At least one western news agency reported that Russia was providing troops to Iraq with the approval of the Iraqi government. That is not accurate, at least not yet. Iraq has permitted the creation of the four-party intelligence center in Baghdad. However, we should expect that other forms of cooperation also are in discussion.
A significant divergence of policy and strategy between the US and Russia is now apparent in Syria, Iraq and other Mid-eastern countries. The US strategy since 2011 mostly has focused on building up opposition entities to replace authoritarian governments with democratic systems. That has backfired by contributed to widespread instability; civil war and state fragmentation; legitimation of elected Islamist regimes and a backlash among the local populations in favor of stability, exemplified by political developments in Egypt.

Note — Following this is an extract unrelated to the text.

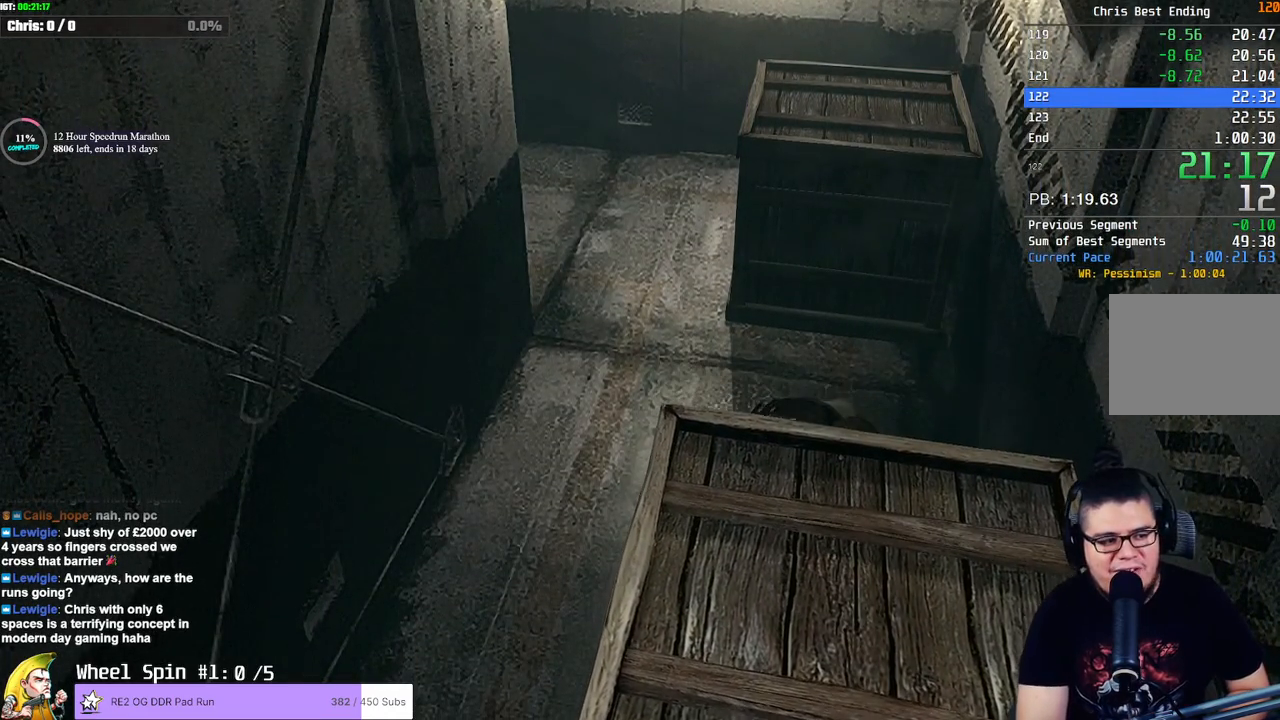
{"dt_ms": 500, "buttons": [], "left_stick": "down", "right_stick": "center", "events": []}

Notable exceptions to this strategy are Afghanistan and Yemen. The Afghanistan conflict predates the current US administration whose policy has bee to reduce the US presence to an embassy by the end of 2016. In Yemen, the US tends to support the Gulf states and Saudi Arabia against the Houthis, possibly because all the Gulf state air forces fly US combat aircraft.
The Russian strategy is built on supporting the governments in power in order to stabilize the existing order. Russia lacks the resources of the US, but President Putin has used his limited resources prudently and maneuvered deftly to advance Russian military presence and influence. Putin’s timing has been almost superb.
For old hands, the Russians and Americans appear to have reversed their traditional roles and swapped strategies and roles. Twenty-five years ago, the Soviets were destabilizing regions by supporting opposition elements in states friendly to the US. Now they are on the side of regional stability.
The Russians/Soviets have been steadfastly on the side of the Syrian government for decades. The Soviet Union also was an important arms supplier to Iraq for many years. President Putin has positioned Russia to take advantage of Iran’s expected strategic breakout, now that the Iranian Majles has approved the nuclear agreement.